The Marquis of Jumilhac was a title in the French nobility that was created in 1655 and became extinct in 1980 upon the death of the 10th Marquis.

==History==
The title was created in September 1655 on the locality of Jumilhac-le-Grand, capital of the canton of the district of Nontron. It was created in favor of François Chapelle (d. 1675), Knight, Lord of Jumilhac. His descendants bore the title of Duke of Richelieu from 1822 to 1952. The elder branch having died out, the title of marquis passed to a cadet branch, which died out in the male line shortly after.

==List of the Marquesses of Jumilhac==
1. 1655–1675: François Chapelle de Jumilhac (1617–1675), Lord of Jumilhac.

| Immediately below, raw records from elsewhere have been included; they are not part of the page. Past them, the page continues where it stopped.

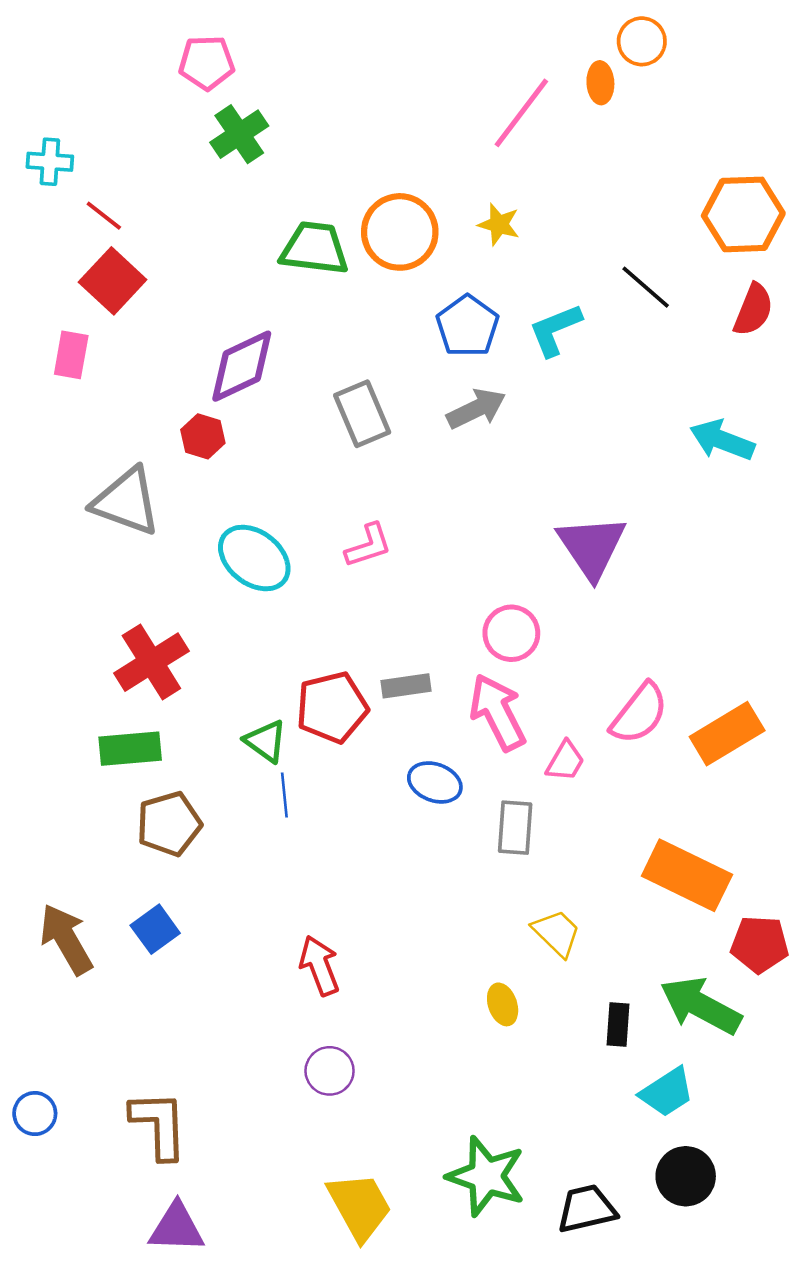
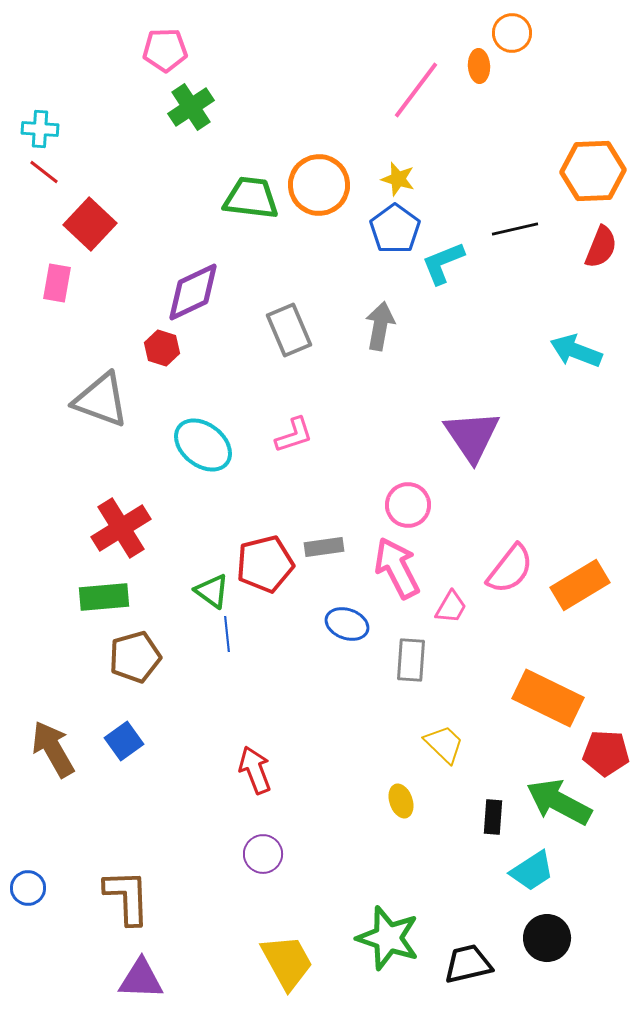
red line: (104, 216) -> (44, 172), moved
black line: (646, 287) -> (515, 229), turned -54
blue pentagon: (467, 326) -> (395, 229), moved
gray arrow: (476, 409) -> (380, 326), turned -54

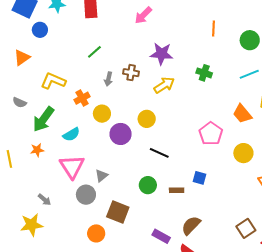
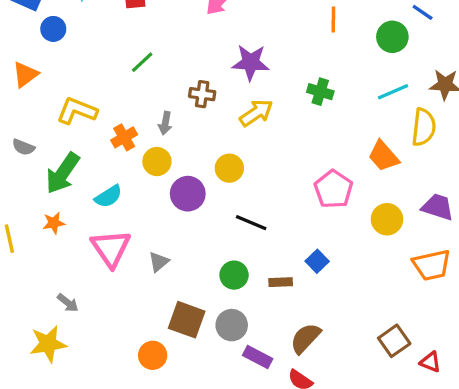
gray arrow: (109, 79) -> (165, 123), moved
blue square: (200, 178) -> (317, 261), turned 32
gray circle: (86, 195) -> (232, 325), moved

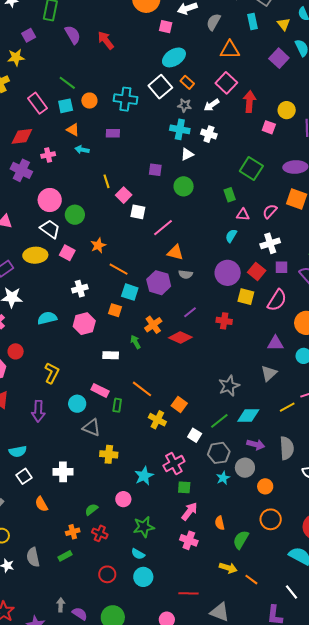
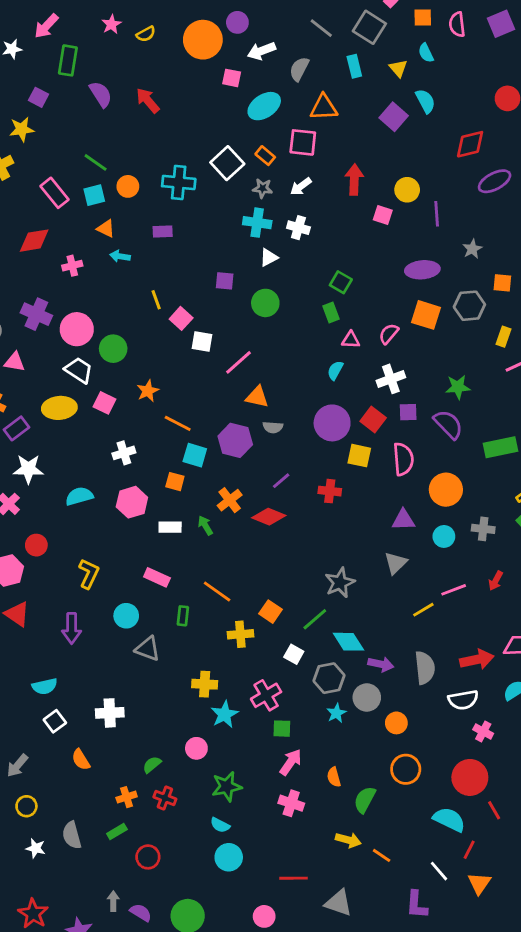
purple square: (29, 35) -> (39, 97), turned -32
cyan ellipse: (174, 57) -> (264, 106), moved
pink square: (226, 83) -> (303, 142), moved, turned -35
green square: (251, 169) -> (341, 282), moved, size x0.7
purple cross: (21, 170) -> (36, 314), moved
pink semicircle: (277, 300) -> (403, 459), turned -35
white rectangle: (111, 355) -> (170, 527), moved
pink rectangle: (100, 390) -> (157, 577), moved
cyan diamond: (248, 416) -> (348, 642), moved, turned 60
yellow cross: (157, 420) -> (240, 634), turned -30
green line: (219, 421) -> (315, 619), moved
yellow cross: (109, 454) -> (205, 684), moved
red circle: (107, 574) -> (148, 857), moved

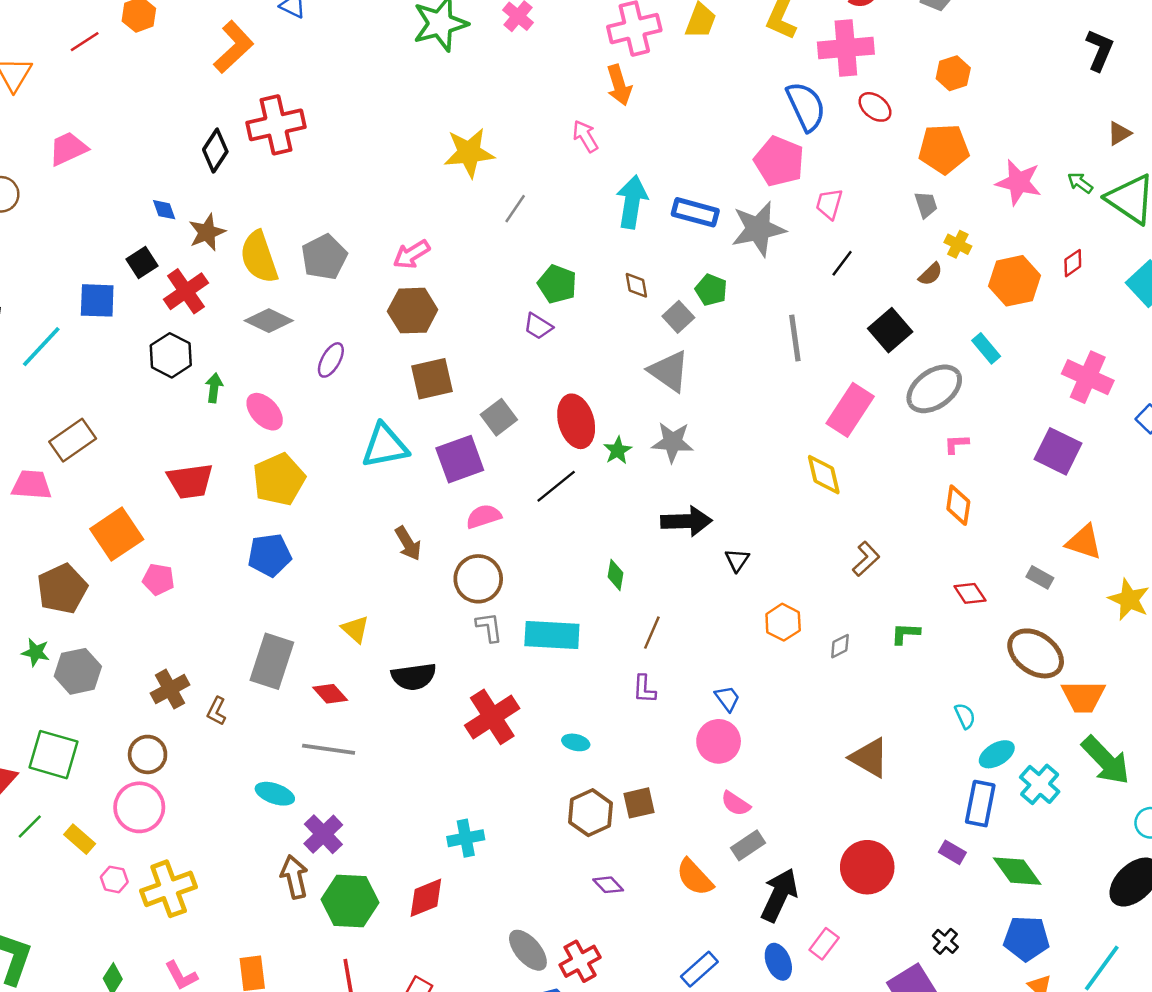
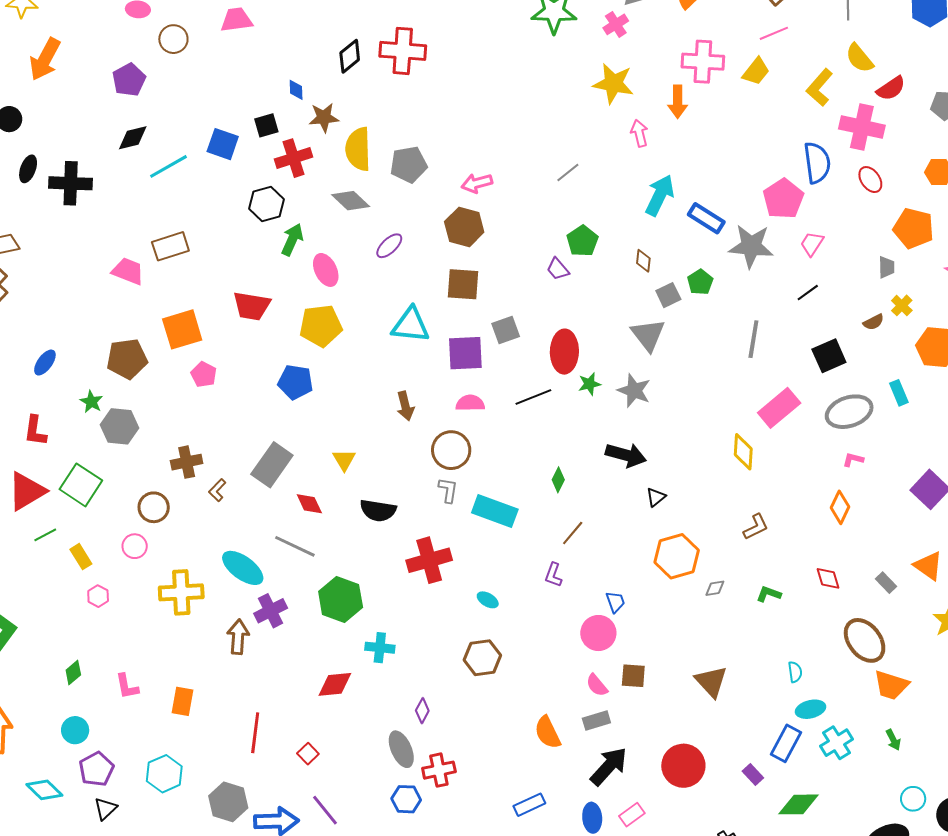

2. 1675–1693: Jean-François Chapelle de Jumilhac (1649–1693), son of the preceding.
3. 1693–1783: Pierre-Joseph Chapelle de Jumilhac (1692–1783), son of the preceding.
4. 1783–1798: Pierre-Marie Chapelle de Jumilhac (1735–1798), son of the preceding.
5. 1798–1826: Antoine-Pierre-Joseph Chapelle de Jumilhac (1764–1826), son of the preceding.
6. 1826–1879: Armand-Odet Chapelle de Jumilhac (1804–1879), 6th Duke of Richelieu and Duke of Fronsac in 1822, Peer of France, son of the preceding.
7. 1879–1880: Armand Chapelle de Jumilhac (1847–1880), 7th Duke of Richelieu and Duke of Fronsac, nephew of the preceding.
8. 1880–1952: Odet-Armand Chapelle de Jumilhac (1875–1952), 8th and last Duke of Richelieu, last Duke of Fronsac, son of the preceding.
9. 1952–1952: Armand-Odet Chapelle de Jumilhac (1886–1966), great-great-nephew of the preceding. Relinquished in favor of his brother.
10. 1952–1980: Raymond-Odet Chapelle de Jumilhac (1887–1980), brother of the preceding.